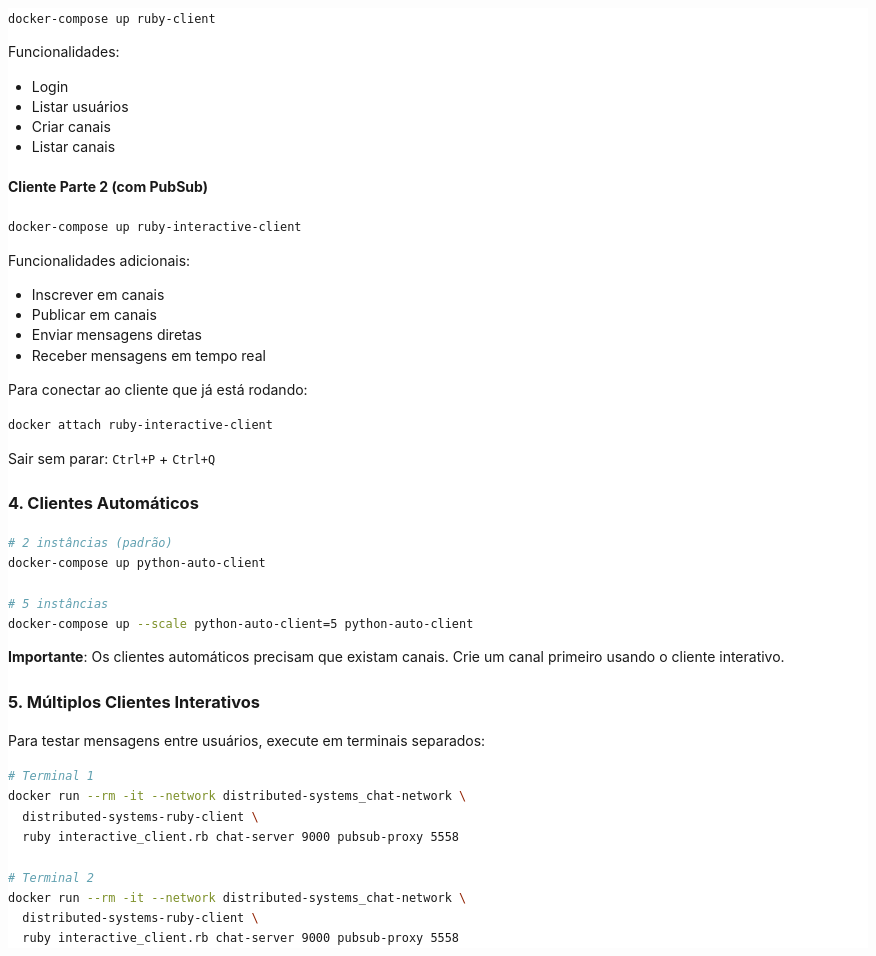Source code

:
 ```bash
docker-compose up ruby-client
```

Funcionalidades:

- Login
- Listar usuários
- Criar canais
- Listar canais

#### Cliente Parte 2 (com PubSub)

```bash
docker-compose up ruby-interactive-client
```

Funcionalidades adicionais:

- Inscrever em canais
- Publicar em canais
- Enviar mensagens diretas
- Receber mensagens em tempo real

Para conectar ao cliente que já está rodando:

```bash
docker attach ruby-interactive-client
```

Sair sem parar: `Ctrl+P` + `Ctrl+Q`

### 4. Clientes Automáticos

```bash
# 2 instâncias (padrão)
docker-compose up python-auto-client

# 5 instâncias
docker-compose up --scale python-auto-client=5 python-auto-client
```

**Importante**: Os clientes automáticos precisam que existam canais. Crie um canal primeiro usando o cliente interativo.

### 5. Múltiplos Clientes Interativos

Para testar mensagens entre usuários, execute em terminais separados:

```bash
# Terminal 1
docker run --rm -it --network distributed-systems_chat-network \
  distributed-systems-ruby-client \
  ruby interactive_client.rb chat-server 9000 pubsub-proxy 5558

# Terminal 2
docker run --rm -it --network distributed-systems_chat-network \
  distributed-systems-ruby-client \
  ruby interactive_client.rb chat-server 9000 pubsub-proxy 5558
```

#### THE PROBLEM
Where a line of the records has the string "docker", return that line.

#### SOLUTION TO THE PROBLEM
docker-compose up ruby-client
docker-compose up ruby-interactive-client
docker attach ruby-interactive-client
docker-compose up python-auto-client
docker-compose up --scale python-auto-client=5 python-auto-client
docker run --rm -it --network distributed-systems_chat-network \
docker run --rm -it --network distributed-systems_chat-network \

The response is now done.